Friday, September 30, 2011

Ponder of the Day: The Mind, Yoga, and Stillness

Well, it's been awhile since I was here last, but, due to a recent flood of readings about "cultivation" today, I feel a bit guilty about how long I've been away. I suppose that certain words, like "cultivation" and "liberation" and "freedom" are speaking loudly to me because they resonate with an area of focus I have been devoting some time to cultivating. I have been thinking about mental activity (such redundancy, I know) and how to tame such an unwieldy force in my life. Yes, I am victim to an overly active mind, much to my own detriment. I over-think many things, and I have been practicing the silencing or stilling of that mind for about six months now. I think I am starting to get the hang of it, and yet, it seems to be a daily challenge. But today was a source of renewed inspiration, which naturally made me want to share, here.

To contextualize, I recently started my PhD work at Claremont Graduate University, and one of the courses I am taking is in religion, entitled "Yoga and Ultimate Reality." Yes, the yogi in me was desperate to enroll.  My professor has introduced me to some fascinating books and articles and ideas regarding Indian philosophy, Hindu culture, and yogic practice, some of which I would like to share. However, in order for us to be on the same page, I would like you suspend any notions that you may have about yoga. Most of us in the Western world associate yoga with a way of maintaining physical fitness; however, yoga is much deeper than poses and exercise. So if you decide to keep reading, I suggest temporarily letting go of whatever preconceived notions you may have about yoga, and instead, let your thoughts be open to a perhaps new or rededicated way of thinking about yoga.

The book is Yoga: Discipline of Freedom, attributed to Patanjali and translated by Barbara Stoler Miller.

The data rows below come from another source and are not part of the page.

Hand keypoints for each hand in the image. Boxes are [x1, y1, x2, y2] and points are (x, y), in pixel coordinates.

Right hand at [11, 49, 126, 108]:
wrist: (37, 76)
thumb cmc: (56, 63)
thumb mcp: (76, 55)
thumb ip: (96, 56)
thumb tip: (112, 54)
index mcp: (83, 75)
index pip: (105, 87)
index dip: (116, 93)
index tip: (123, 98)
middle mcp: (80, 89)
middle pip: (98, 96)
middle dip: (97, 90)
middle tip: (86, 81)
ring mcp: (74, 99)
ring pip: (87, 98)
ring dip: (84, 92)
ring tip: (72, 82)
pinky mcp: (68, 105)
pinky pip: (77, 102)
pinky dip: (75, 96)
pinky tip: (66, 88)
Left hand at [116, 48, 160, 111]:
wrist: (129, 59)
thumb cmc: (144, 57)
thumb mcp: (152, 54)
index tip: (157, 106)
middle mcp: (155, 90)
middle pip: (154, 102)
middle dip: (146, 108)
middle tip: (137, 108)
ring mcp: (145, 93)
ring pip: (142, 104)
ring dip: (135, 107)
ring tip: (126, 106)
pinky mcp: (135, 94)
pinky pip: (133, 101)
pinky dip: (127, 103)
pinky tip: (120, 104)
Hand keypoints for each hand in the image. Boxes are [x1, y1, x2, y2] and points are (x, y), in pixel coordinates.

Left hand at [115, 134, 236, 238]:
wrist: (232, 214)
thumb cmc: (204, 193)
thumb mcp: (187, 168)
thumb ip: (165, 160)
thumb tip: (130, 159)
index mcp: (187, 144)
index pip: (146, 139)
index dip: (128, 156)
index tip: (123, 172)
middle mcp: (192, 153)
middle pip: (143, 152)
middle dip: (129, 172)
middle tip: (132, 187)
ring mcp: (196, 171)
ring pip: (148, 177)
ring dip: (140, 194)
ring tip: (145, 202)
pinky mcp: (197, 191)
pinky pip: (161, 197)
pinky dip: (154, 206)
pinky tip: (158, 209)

"The aim of yoga is to eliminate the control that material nature exerts over the human spirit, to rediscover through introspective practice what the poet T.S. Eliot called the 'still point of the turning world.' This is a state of perfect equilibrium and absolute spiritual calm, an interior refuge in the chaos of worldly existence.  In the view of Patanjali, yogic practice can break habitual ways of thinking and acting that bind one to the corruptions of everyday life" (1).

"Cultivation of mental tranquility is crucial to reversing the accumulation of psychological fetters, for only when thought is tranquil can one realize one's spiritual nature" (17).

"The goal of yogic transformation is realized in contemplative practice. The path to freedom consists of a gradual unwinding of misconceptions that allows for fresh perceptions... The way of yoga is not a simple, linear path. Rather, it is a complex method involving a radical change in the way we experience the world and conceive the process of knowing ourselves. It gives us techniques with which to analyze our own thought processes and finally to lay bare our true human identity" (25).

"The goal of yoga is to stop the thought processes so that the spirit can be free, isolated from the turmoil of thought from which it mistakenly takes its identity" (30).

"For Patanjali, the interior dimensions of yoga are impossible to attain unless one first pays attention to the body. Later traditions expand this aspect of yoga into a system of physically and spiritually efficacious postures, commonly known as hatha-yoga" (57).

So, beginning with the asanas (or postures/poses) is a start, but it is not enough.  More is waiting... will we discover it???